Given entries START
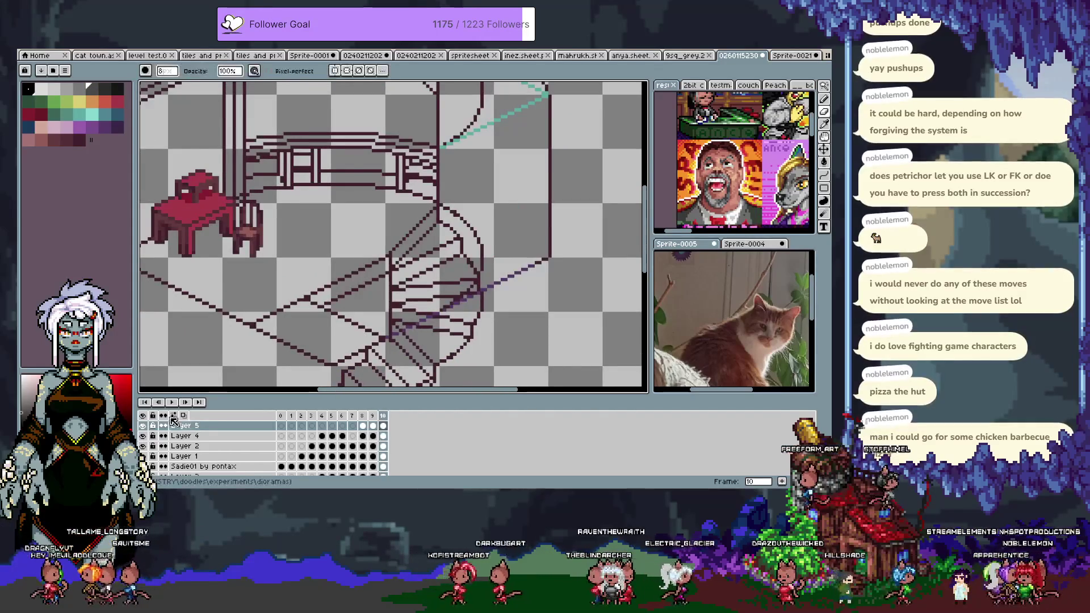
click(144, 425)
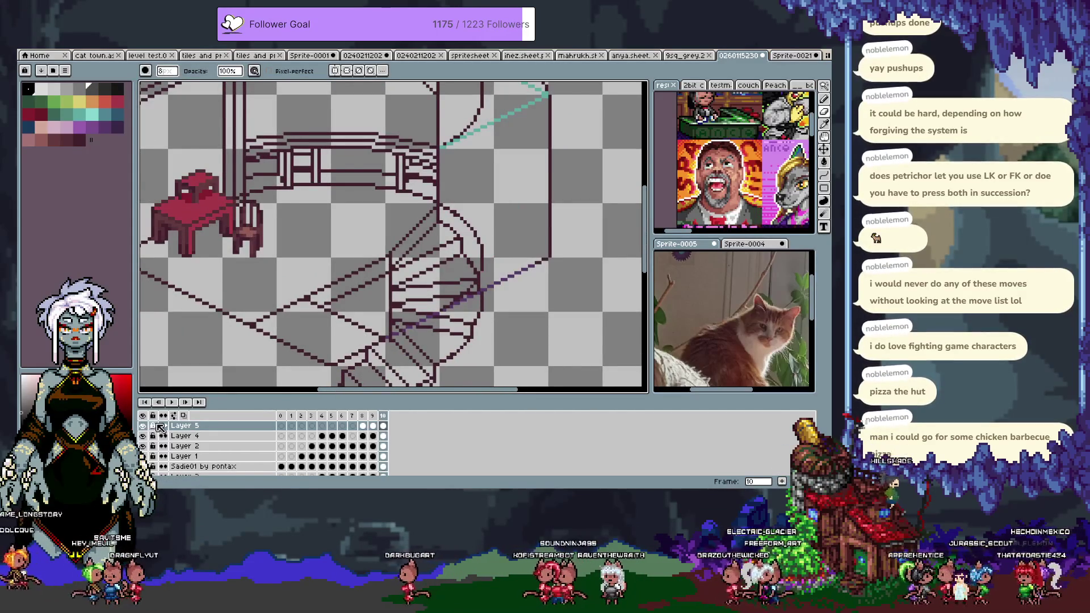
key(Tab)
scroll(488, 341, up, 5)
Given entries END
Given entries START
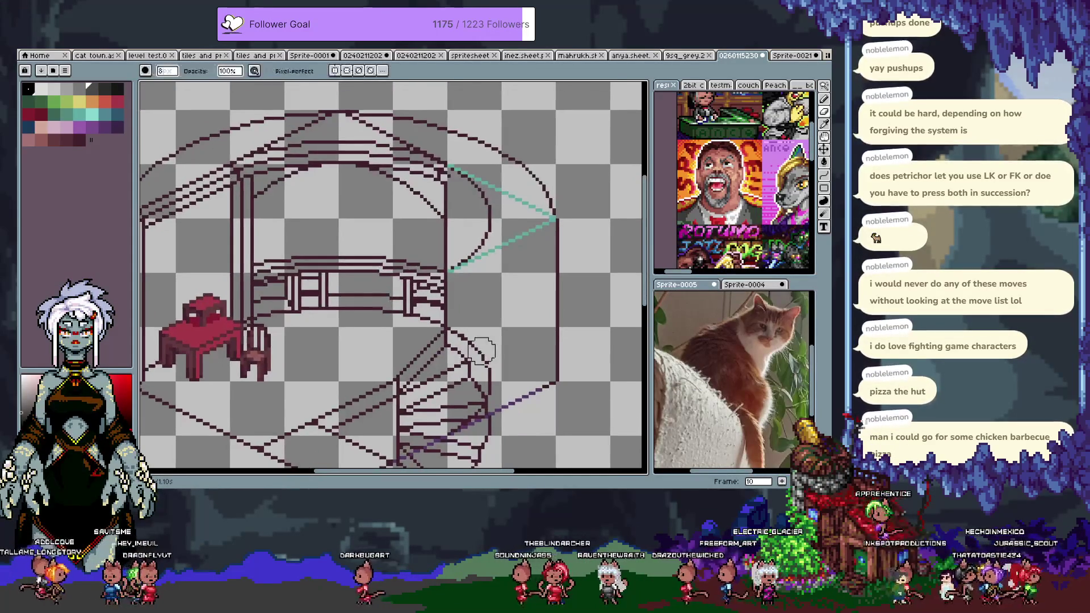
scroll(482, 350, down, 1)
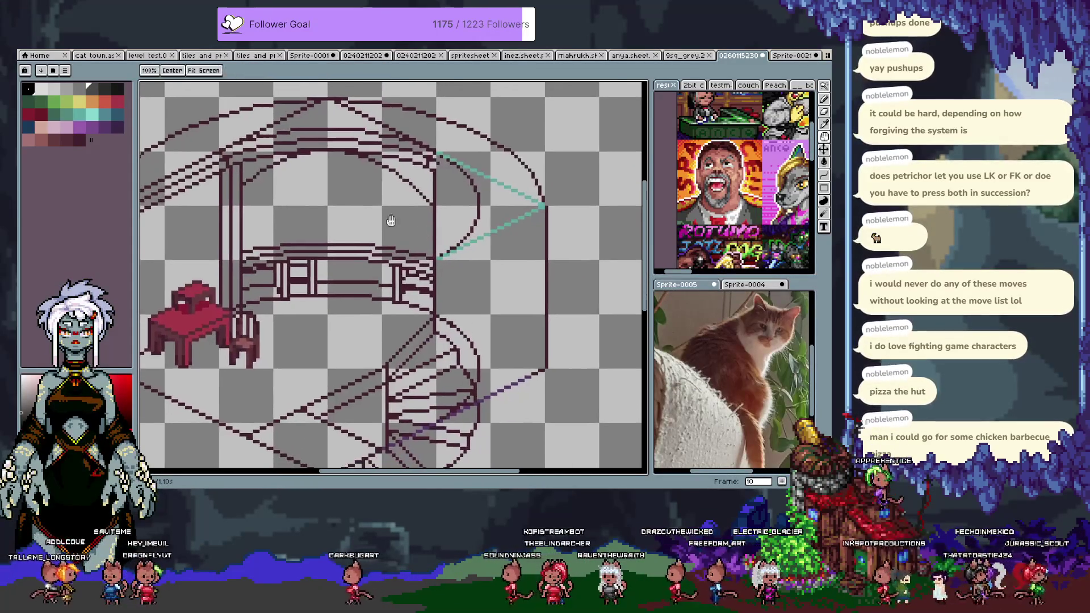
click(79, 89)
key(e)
Given entries END
Instructions to follow:
Only the lines holding the string "scroll" are needed; copy each of them from the material above.

Exercise solution:
scroll(488, 341, up, 5)
scroll(482, 350, down, 1)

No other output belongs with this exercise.